Livre-comércio serve às multinacionaisA recente escaramuça comercial entre os governos da Argentina e do Brasil colocou em debate o papel do Mercosul, projeto de livre-comércio entre os países do Cone Sul da América Latina. O estopim da crise ocorreu quando o governo de Néstor Kirchner decidiu impor uma barreira tarifária aos produtos eletrônicos produzidos no Brasil, taxando as mercadorias em 21%. A barreira afeta principalmente os produtos da chamada linha branca, ou seja, eletrodomésticos como geladeiras, fogões e máquinas de lavar.

Caminho livre para as multinacionais

A barreira imposta por Kirchner explicitou os reais beneficiários do livre-comércio entre os países do Mercosul. Pressionado por empresários argentinos, o presidente argentino foi obrigado a barrar os eletro-eletrônicos produzidos no Brasil, que invadiram o mercado de seu país. Entre os meses de janeiro e junho de 2003, o Brasil exportou cerca de R$ 6,7 milhões em máquinas de lavar para o país vizinho. Neste ano, as exportações no mesmo período cresceram para R$ 17 milhões.

Com o anúncio das barreiras, Sony e Semp Toshiba declararam que suspenderão temporariamente as exportações para a Argentina. Isso porque essas empresas, assim como várias outras multinacionais que atuam na Zona Franca de Manaus, utilizam o Brasil como plataforma de exportações para outros países. Daí a necessidade de uma área livre de barreiras alfandegárias.

Essa situação se aprofundou com o colapso da economia argentina. Diversas multinacionais que estavam instaladas no país se transferiram para o Brasil, beneficiando-se também da desvalorização do real que barateava seus custos. Foi o caso da empresa Whirpool, proprietária da Multibrás, detentora de marcas como Brastemp e Cônsul, que saiu da Argentina para se instalar em Joinville (SC). Outras empresas que não saíram definitivamente da Argentina concentraram seus investimentos no Brasil, favorecendo-se do livre-comércio entre os países. A Fiat é outra beneficiária do Mercosul. Produtora de motores em Córdoba, na Argentina, exporta-os para Minas Gerais, para depois reenviá-los nos carros já montados para aquele país.

Não é difícil perceber quem são os grandes interessados na política de livre-comércio entre os países: as empresas transnacionais, devido à sua maior capacidade de deslocamento na busca por mais lucros.

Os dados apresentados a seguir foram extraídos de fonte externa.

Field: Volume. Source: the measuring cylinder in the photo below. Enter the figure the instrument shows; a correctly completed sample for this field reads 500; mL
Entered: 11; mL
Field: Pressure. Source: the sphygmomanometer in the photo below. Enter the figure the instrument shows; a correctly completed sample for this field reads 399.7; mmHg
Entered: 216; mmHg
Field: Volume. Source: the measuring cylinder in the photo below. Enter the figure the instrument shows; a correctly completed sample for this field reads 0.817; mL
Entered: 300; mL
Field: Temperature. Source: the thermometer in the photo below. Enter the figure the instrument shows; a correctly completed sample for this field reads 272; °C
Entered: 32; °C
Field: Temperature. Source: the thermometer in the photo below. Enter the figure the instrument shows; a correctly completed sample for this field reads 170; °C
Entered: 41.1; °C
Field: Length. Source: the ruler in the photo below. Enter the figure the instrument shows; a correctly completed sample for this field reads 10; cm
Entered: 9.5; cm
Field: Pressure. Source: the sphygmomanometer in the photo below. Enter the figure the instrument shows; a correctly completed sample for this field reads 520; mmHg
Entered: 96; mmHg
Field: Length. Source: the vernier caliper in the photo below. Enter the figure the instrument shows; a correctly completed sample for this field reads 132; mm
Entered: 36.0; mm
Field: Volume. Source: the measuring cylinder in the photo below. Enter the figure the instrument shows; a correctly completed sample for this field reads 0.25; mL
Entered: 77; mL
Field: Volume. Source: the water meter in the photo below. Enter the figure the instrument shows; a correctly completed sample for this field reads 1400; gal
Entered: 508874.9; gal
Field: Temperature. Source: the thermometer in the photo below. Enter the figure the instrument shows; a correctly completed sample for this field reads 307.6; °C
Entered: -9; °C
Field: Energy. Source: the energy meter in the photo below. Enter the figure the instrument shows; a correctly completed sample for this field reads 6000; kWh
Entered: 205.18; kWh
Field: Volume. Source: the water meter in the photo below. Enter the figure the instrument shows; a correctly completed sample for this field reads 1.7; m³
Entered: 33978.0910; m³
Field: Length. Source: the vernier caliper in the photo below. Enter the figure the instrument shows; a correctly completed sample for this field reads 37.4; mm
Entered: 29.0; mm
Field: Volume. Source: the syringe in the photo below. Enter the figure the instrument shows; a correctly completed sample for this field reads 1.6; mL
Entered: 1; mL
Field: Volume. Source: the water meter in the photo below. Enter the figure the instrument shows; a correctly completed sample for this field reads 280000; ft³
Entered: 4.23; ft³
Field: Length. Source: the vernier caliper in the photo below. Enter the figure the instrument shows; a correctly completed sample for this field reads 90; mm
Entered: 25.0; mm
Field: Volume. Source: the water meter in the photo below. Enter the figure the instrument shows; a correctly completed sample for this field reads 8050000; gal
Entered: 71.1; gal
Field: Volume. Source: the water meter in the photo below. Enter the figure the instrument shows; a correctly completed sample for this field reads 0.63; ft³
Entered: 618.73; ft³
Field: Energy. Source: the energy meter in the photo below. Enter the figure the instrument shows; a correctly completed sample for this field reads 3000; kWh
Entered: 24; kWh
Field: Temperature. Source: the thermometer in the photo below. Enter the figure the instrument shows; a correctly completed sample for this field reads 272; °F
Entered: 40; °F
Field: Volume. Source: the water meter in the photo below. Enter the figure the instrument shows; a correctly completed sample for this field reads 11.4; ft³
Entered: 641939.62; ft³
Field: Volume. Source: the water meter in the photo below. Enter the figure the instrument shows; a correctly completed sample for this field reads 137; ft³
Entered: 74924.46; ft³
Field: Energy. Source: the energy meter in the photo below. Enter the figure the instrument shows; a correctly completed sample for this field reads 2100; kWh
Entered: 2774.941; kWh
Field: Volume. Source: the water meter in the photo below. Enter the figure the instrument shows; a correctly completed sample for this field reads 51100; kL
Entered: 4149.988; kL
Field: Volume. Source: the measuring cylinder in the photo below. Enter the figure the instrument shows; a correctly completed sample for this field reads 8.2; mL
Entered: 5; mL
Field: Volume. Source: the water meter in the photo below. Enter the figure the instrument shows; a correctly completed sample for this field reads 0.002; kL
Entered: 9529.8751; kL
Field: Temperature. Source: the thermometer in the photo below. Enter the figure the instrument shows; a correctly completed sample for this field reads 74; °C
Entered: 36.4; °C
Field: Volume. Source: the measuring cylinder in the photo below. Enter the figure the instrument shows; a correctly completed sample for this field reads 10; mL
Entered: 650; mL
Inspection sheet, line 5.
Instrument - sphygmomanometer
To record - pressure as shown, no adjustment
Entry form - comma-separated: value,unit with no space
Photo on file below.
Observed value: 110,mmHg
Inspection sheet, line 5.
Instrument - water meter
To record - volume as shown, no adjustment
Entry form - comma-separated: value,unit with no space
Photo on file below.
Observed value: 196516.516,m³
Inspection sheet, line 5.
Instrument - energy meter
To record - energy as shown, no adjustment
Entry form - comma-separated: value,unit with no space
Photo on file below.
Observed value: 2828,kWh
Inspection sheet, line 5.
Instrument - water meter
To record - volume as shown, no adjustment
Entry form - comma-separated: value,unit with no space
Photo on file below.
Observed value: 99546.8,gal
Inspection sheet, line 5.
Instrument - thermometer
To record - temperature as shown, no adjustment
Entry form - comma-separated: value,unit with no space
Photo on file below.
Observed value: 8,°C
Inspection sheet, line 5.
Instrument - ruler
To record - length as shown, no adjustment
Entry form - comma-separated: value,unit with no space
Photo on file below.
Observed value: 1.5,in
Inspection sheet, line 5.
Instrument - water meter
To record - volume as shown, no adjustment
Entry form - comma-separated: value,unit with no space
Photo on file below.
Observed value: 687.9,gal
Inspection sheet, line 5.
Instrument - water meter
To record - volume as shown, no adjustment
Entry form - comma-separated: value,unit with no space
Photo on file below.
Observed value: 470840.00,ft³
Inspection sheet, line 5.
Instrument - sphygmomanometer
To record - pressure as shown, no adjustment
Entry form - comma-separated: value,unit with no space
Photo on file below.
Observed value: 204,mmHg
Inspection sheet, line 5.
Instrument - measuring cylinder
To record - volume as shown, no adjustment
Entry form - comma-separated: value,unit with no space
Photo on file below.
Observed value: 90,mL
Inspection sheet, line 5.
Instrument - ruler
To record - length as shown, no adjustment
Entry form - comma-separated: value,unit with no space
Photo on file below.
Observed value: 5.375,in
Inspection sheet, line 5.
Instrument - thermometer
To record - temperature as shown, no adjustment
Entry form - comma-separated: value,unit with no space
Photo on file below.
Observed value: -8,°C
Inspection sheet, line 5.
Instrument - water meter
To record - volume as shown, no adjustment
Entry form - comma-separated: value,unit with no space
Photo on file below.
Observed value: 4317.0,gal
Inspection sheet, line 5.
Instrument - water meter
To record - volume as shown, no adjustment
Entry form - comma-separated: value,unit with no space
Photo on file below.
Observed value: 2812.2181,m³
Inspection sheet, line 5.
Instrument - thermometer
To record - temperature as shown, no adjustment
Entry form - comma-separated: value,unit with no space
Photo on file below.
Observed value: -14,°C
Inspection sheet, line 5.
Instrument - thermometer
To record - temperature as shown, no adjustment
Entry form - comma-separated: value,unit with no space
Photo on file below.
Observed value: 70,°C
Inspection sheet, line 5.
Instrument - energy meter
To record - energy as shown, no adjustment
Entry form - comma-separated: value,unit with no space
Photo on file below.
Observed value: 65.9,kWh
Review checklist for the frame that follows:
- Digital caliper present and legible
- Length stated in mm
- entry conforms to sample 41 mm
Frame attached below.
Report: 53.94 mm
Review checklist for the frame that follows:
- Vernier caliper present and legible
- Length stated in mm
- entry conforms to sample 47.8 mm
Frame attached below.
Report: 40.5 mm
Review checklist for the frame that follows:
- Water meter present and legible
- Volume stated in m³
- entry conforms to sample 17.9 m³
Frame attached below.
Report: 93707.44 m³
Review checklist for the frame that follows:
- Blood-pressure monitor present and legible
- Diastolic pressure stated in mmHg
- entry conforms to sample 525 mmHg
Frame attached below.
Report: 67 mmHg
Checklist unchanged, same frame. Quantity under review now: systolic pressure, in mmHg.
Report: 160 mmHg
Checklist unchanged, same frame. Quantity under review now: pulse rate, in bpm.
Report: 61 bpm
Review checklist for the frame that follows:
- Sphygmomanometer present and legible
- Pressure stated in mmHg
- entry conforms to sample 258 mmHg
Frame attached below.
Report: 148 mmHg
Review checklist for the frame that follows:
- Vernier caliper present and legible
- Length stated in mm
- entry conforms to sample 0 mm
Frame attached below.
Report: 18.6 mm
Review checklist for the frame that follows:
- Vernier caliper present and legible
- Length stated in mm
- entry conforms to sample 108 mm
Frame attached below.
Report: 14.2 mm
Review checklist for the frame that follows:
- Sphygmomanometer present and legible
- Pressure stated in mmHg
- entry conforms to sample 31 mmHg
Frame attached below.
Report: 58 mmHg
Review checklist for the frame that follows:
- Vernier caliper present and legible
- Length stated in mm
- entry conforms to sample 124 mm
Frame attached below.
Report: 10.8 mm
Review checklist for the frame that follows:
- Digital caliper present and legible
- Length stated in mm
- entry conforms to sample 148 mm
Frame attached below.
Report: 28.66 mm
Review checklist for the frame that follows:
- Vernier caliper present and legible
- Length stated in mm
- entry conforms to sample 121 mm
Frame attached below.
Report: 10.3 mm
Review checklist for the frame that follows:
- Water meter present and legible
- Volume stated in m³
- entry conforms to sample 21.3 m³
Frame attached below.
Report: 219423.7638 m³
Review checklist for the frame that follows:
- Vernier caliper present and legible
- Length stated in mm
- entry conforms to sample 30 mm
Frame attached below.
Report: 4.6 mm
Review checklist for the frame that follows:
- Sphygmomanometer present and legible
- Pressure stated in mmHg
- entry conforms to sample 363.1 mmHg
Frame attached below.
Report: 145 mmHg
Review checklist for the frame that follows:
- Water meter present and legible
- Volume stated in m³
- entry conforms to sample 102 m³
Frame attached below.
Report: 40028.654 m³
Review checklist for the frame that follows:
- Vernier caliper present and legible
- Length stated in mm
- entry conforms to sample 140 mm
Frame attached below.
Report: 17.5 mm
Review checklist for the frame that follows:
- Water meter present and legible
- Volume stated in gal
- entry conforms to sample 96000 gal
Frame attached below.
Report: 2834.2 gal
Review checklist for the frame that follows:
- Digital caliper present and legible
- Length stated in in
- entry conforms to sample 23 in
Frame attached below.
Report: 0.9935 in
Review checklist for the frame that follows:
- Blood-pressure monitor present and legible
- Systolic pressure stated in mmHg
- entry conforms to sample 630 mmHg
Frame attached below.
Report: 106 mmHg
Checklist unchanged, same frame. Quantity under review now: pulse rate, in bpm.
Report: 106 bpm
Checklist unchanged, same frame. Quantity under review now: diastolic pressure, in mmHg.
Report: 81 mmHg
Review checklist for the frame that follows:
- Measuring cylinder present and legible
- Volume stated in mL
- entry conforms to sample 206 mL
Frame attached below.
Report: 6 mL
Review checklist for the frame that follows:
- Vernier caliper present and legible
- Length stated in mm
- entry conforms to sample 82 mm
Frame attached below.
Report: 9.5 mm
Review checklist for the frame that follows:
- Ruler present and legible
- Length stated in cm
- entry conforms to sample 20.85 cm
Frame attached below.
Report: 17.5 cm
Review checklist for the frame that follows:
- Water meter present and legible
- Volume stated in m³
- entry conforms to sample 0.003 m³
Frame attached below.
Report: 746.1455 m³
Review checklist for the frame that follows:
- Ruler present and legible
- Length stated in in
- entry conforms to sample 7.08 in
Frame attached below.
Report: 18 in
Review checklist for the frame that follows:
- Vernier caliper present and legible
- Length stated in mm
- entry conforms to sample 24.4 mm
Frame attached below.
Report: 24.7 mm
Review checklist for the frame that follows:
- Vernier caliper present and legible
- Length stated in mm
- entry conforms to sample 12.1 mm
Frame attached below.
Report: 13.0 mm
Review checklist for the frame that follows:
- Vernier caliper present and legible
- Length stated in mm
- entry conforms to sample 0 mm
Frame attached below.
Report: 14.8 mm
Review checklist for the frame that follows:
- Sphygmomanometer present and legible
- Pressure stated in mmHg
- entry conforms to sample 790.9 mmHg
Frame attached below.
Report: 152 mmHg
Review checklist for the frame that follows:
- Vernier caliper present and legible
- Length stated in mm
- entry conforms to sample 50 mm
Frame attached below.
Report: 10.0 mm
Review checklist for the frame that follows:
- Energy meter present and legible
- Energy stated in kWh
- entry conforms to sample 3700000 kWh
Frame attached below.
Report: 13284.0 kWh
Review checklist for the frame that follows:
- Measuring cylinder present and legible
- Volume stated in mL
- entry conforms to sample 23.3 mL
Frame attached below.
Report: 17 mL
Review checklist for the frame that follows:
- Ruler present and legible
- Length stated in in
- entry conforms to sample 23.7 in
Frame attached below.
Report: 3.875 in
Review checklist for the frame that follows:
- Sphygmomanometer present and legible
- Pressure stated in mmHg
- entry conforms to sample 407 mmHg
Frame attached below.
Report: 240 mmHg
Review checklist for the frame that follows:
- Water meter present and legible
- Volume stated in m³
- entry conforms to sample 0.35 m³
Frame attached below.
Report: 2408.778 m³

Enquanto isso, os governos dos respectivos países, como Argentina e Brasil, defendem políticas como se estivessem defendendo a soberania nacional. Nada disso. Estão apenas seguindo a imposição das multinacionais.

Essa é a grande jogada do Mercosul, da Alca e do Nafta: o livre-comércio para as multinacionais. Não é à toa que os maiores interessados no livre-comércio sejam os EUA, que possuem a maior concentração de multinacionais do mundo.

União das multi, divisão dos trabalhadores

Apesar da recente atitude do governo argentino, Kirchner já declarou reiteradas vezes seu entusiasmo no fortalecimento do Mercosul. Como resposta à pequena divergência entre os governos, a Força Sindical protagonizou esdrúxulas manifestações pedindo que Lula tome medidas mais duras contra a Argentina. Para a direção da central pelega, os trabalhadores argentinos tomam os empregos dos brasileiros.

A Força Sindical presta um grande desserviço à união da classe. O problema não está entre os trabalhadores. A disputa pelo emprego é resultado da política das empresas que estão preocupadas em aumentar lucros e não em criar novos postos de trabalho. Basta observar que o recente aumento de produção brasileiro não veio acompanhado de empregos e, sim, de horas extras.

Por isso, a campanha da Força Sindical deve ser repudiada. Ao contrário, devemos chamar a unidade dos trabalhadores argentinos e brasileiros contra as empresas e por uma campanha de exigência por redução da jornada de trabalho e abertura de novos postos.